Foi perante a realidade e as oportunidades que encontrou em outros países que se apercebeu da dimensão da discriminação que sentira em Portugal.
"Eu queria permanecer em Portugal, era a minha terra, a terra onde tinha crescido, apesar de ter nascido em Cabo Verde, era parte da minha história e da minha nascença. Foi triste ter forçado essa escolha. Eu precisava de progredir e a única maneira de fazer isso foi sair de Portugal, e os meus colegas também", explicou.
No seu livro, dá conta de sentimentos contraditórios dos moradores em relação ao bairro onde cresceram, existindo quem considere a Pedreira dos Húngaros o centro do seu pesadelo e traumas, quem expresse vergonha das condições em que viveu e quem ache que os moradores podiam ter tido uma maior responsabilidade pela sua integração na sociedade portuguesa e não culpar tudo e todos na segregação e discriminação do imigrante africano.
Quem chegava à Pedreira trazia na bagagem "a esperança e os seus poucos pertences".
"O povo dos Húngaros escolheu a localização para erguer o seu bairro pela proximidade dos portos onde desembarcaram, a acessibilidade dos transportes e o propósito de encontrar trabalho. Outros já tinham família a viver nas proximidades, que ofereciam algum apoio dentro das suas circunstâncias", referiu.
"Aqueles que tinham a oportunidade de alguém interceder por eles, conseguiam no mínimo um trabalho nas obras para os homens e limpezas na casa das 'patroas' para as mulheres", prosseguiu a autora.
E acrescentou: "O trabalho do imigrante implicava longas e duras horas, baixa remuneração e mínimas possibilidades de progressão na carreira profissional".

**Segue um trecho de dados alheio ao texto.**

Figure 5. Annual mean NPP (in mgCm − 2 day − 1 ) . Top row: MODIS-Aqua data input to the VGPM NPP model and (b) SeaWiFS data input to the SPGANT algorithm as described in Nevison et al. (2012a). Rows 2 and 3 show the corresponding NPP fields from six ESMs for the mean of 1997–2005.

A comunidade da Pedreira dos Húngaros começou como "um grupo de famílias vivendo em condições sub-humanas, sem recursos sanitários, sem acesso a água canalizada ou eletricidade, sem assistência social ou apoio para a integração na sociedade portuguesa".
À sua volta prédios de classe média e média alta, a mesma que ainda lá mora, agora sem os vizinhos que tanto receou.

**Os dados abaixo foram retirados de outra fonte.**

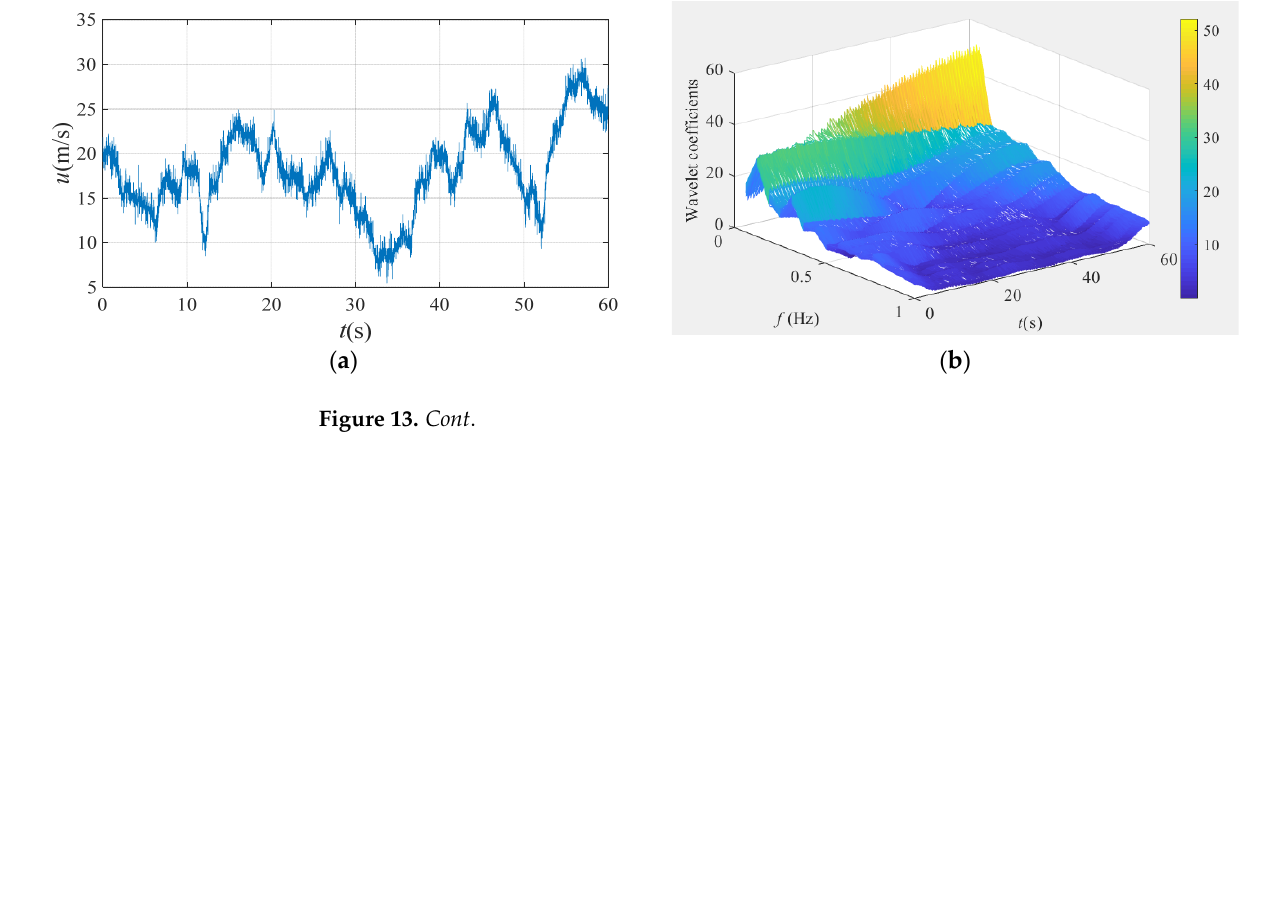
Figure 12. Power spectrum of wind speed during Typhoon Sarika. ( a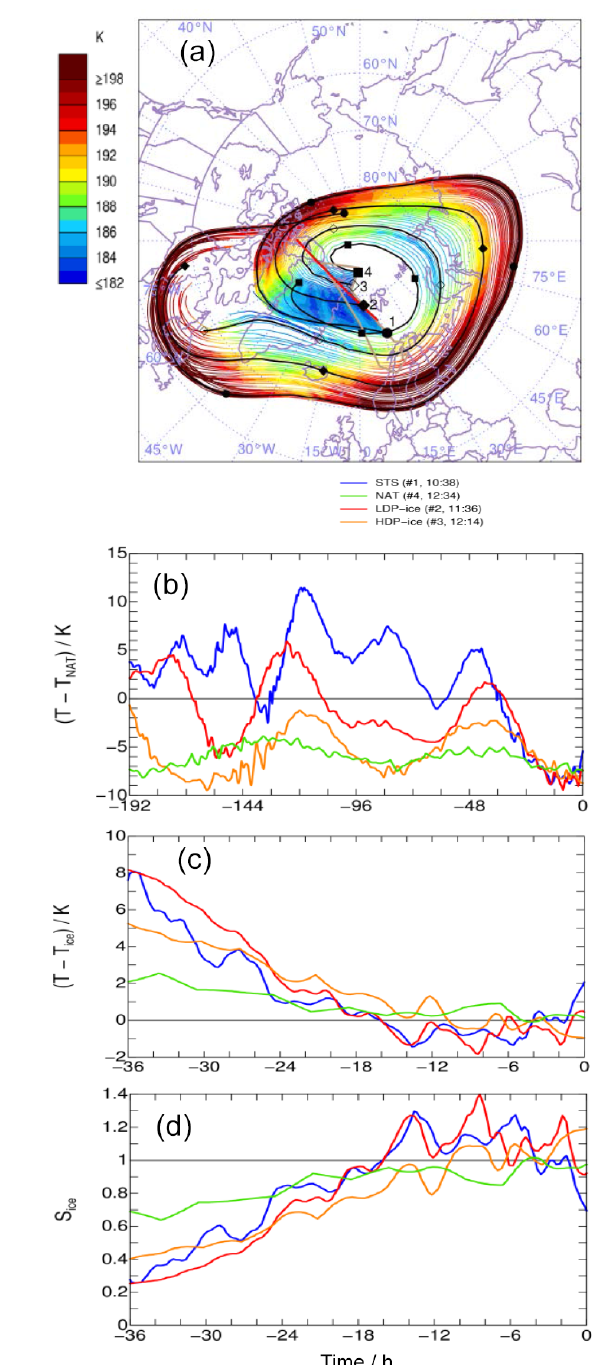
Figure 8. 8-day back-trajectories starting in the different PSC layers measured on 22 January 2016. (a) Temperatures (colour coded) of the back-trajectories derived from the IFS operational analysis (cycle 41r1) starting every 2min at 21.5 ◦ altitude in the PSC on 22 January 2016. Four back-trajectories starting in STS (1, circle), low-depol ice (2, LDP-ice, filled diamond), high-depol ice (3, HDP-ice, open diamond) and NAT Mix2 (4, square) are shown as black lines with small symbols marking every 48h. The HALO flight track is shown as brown line and the CALIPSO footprint as red line. The starting points of the four trajectories are also given in Figs. 4 and 5. The temperature evolution along the four trajectories (STS: blue, NAT: green, LDP-ice: red and HDP-ice: orange) is shown in panel (b) as temperature difference to T NAT for 8 days and (c) as the temperature difference to T ice for 36h prior to the observation. The ice saturation ratio S ice is given in panel (d) . T NAT is calculated from Hanson and Mauersberger (1988) for an altitude-dependent climatological HNO 3 profile; H 2 O, T ice and S ice are calculated from the meteorological data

"Os Húngaros viviam a sua realidade sofrida calados, dormiam no chão de lama, entre quatro paredes feitas de madeira barata que não oferecia nenhum conforto ou proteção, madeiras de baixa qualidade que eram por vezes sobras de obras, construções ou achadas abandonadas à beira de lixeiras", contou.
Ao país de origem escondiam a verdade sobre "a triste realidade da sua vida em Portugal", salientou.

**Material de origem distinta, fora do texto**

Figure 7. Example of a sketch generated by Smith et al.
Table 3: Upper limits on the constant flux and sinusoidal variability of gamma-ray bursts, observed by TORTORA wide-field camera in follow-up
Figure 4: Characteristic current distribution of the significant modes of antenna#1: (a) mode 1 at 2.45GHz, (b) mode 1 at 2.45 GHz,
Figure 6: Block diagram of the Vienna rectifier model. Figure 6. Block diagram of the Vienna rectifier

"Os que conseguiam juntar um dinheirinho e viajar para Cabo Verde para visitar a família que deixaram para trás, muitas vezes esposa, filhos, pais de idade avançada, davam a ilusão de que Portugal tratava-lhes bem e a sua condição económica era boa", acrescentou.
Na sua opinião, "em Portugal e noutros países de imigração que o cabo-verdiano conheceu realmente os desafios e o sofrimento do que significa ser um imigrante, mas muito pior o de ser um imigrante negro".
Ao deixarem Portugal, muitos desses jovens provaram que, ao lhes ser dadas oportunidades, "mostraram o seu potencial".
"Esse potencial podia ter sido usado em Portugal. Temos doutores, médicos, professores e advogados e estão fora a fazer isso. Esse potencial podia ter ajudado Portugal", afirmou.
Na opinião da ex-moradora, foi isso que a Pedreira dos Húngaros mostrou: "Havia potencial ali dentro. Não era só prostitutas e criminosos".